Thursday, April 7, 2011

On "Hunger of Memory" by Richard Rodriguez ****

I've known about this book for years. I haven't heard much about it since I moved to the South, but back when I was an undergraduate in California, this text was mentioned frequently in various lectures. And Rodriguez's book Days of Obligation (or something like that) came out during those college years as well and was something of a popular seller. Whether it's that I live in the comparatively Hispanic-poor South (although Hispanics are now fast gaining ground in terms of percentage of population in the area) or that I've been out of school and thus out of the earshot of folks referencing Rodriguez, I haven't heard much about him or his writing since leaving California.

Rodriguez's book is on my language reading list chiefly because it is, in part, a book about learning language--learning a second language, as a child (it is the second of two autobiographies about language education on the list). Language is the subject of the first couple of chapters of the text, and it's interesting what Rodriguez has to say about it, given that he is one of those kids who assimilates by learning the language of his host country, while his parents don't quite. Sure, his parents speak English, but it is accented and stilted; Rodriguez and his siblings, by contrast, learn to speak the English that native-born Americans speak. But it was not always that way. Rodriguez, before going to school, chiefly spoke Spanish--because that is what his parents and the family spoke in the home. This meant trouble, however, in school, where Rodriguez struggled to communicate in English. To ensure that their kids did better in school, his parents began to speak English in the home.

For Rodriguez, this was a pivotal moment. Before, Spanish was his language--and his life. Spanish, for him, is the language of family, of private concerns. English, by contrast, is a language for the public. So moving to English meant moving into the public sphere, moving into the world. And it also meant splitting, in a way, from his family. This is the hunger--a desire for the nostalgic past, the private past, the private language, he once had (he is no longer, he claims, a good Spanish speaker).

But contrary to what one might expect, he embraces this hunger. It is natural. It is what comes with becoming an American, with moving into the public sphere, with becoming educated. It is the price one pays for opportunity and for assimilation.

Other chapters focus on Rodriguez's Catholic upbringing (the chapter I enjoyed most, I think), as he moved from Catholic schools to non-Catholic universities; on Rodriguez's skin color (his desires as a young person to be more white); and his relationship with affirmative action and the academy.

Regarding skin color, I thought a bit in relation to my own very white skin. Rodriguez hated to undress, when younger, lest he get too dark a tan; I have never liked to undress because of a lack of a tan (and no desire to spend hours trying to obtain one). For Rodriguez, dark meant poor--like Mexican day laborers; what does light mean to me? Unadventurous?
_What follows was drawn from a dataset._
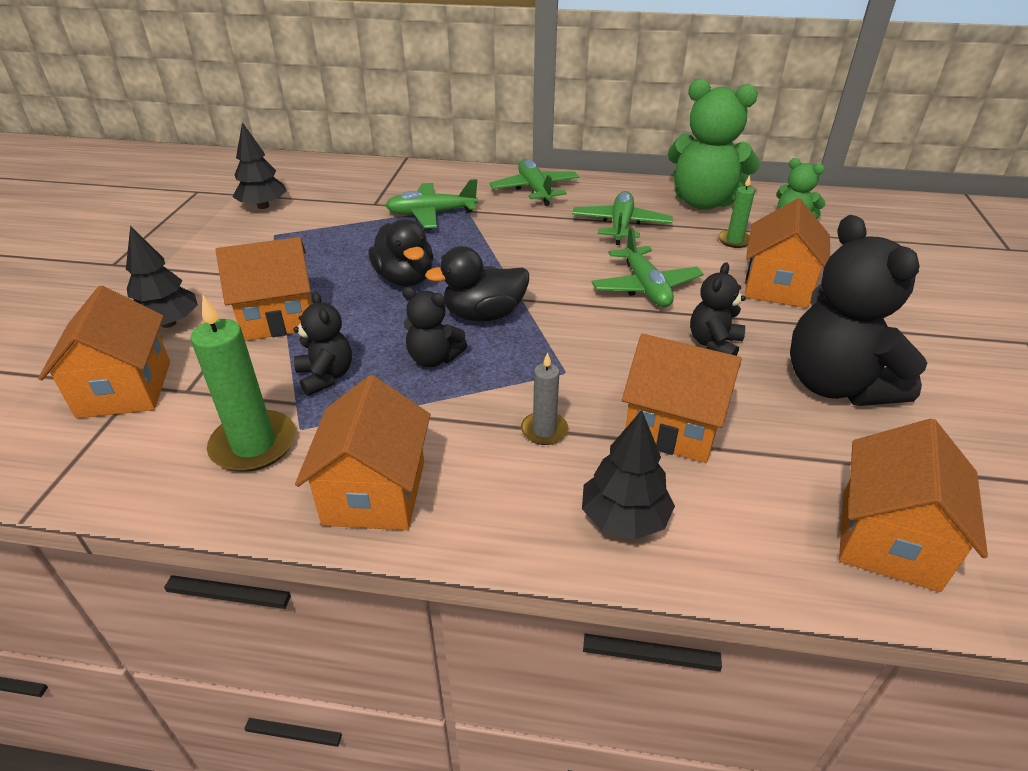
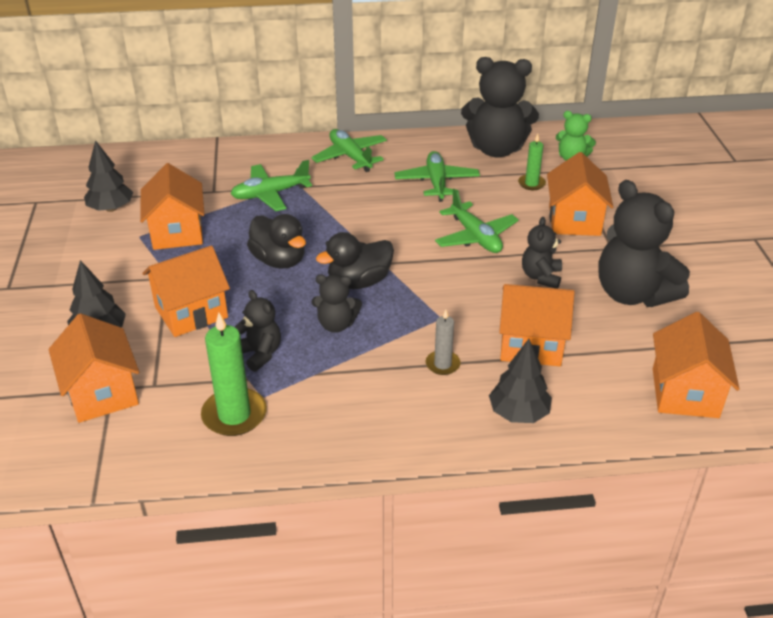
camera: 15 degrees left, 0 degrees up
orange house [295,375,430,530] -> orange house moved to [140,163,204,250]
green teddy bear [668,78,760,210] -> black teddy bear [461,57,539,157]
On affirmative action, Rodriguez's comments remind me a bit of an episode of What's Happening? when the waitress Shirley gets a job in an office--as the token black. She quits when she finds this out. Rodriguez admits that he's done well by the system but that he is uncomfortable with it. For him, the problem is that he does not consider himself disadvantaged. It is the poor who are disadvantaged, no matter the color of the skin; to promote people who are already comfortably off based on skin tone seems to him unfair--not just to whites (who often bemoan affirmative action, but mostly for reason pertaining only to their own selfish ends) but most importantly to those who most need it, the people at the bottom of the ladder economically. He has a good point, though given that, then really our focus as a society would have to be not on jobs or higher learning but on the very start of learning, the early years, on ensuring less-advantaged children have a chance.

Rodriguez ends with a chapter on writing, on how writing is a public act in which one reveals secrets. The private, intimate language of home can be put into the public sphere via writing--though in the process, it becomes not private at all but some kind of public rendition of it. I was left to think about his ideas of private family talk, given that they seem so tied up in this Spanish/English divide. My mom grew up speaking German, but like Rodriguez, switched over to English in school; now, she knows no German. This is at it should be, she says--as Rodriguez says, kids must put on the public language. I've tended to think that bilingual education is useful to those who have it, that it is not the danger some make it out to be.

As an English only speaker, I guess I don't quite know what Rodriguez is driving at with these languages used for different purposes. I too have a private language, but it is not based on which national tongue I speak. It is based on who I am talking with (I do not speak the same to everyone). And like Rodriguez, writing is a strange thing, where I put out in public sometimes things I would never say in public or in private, except in the privacy of my own head. Why writing makes certain people feel this way, I don't know.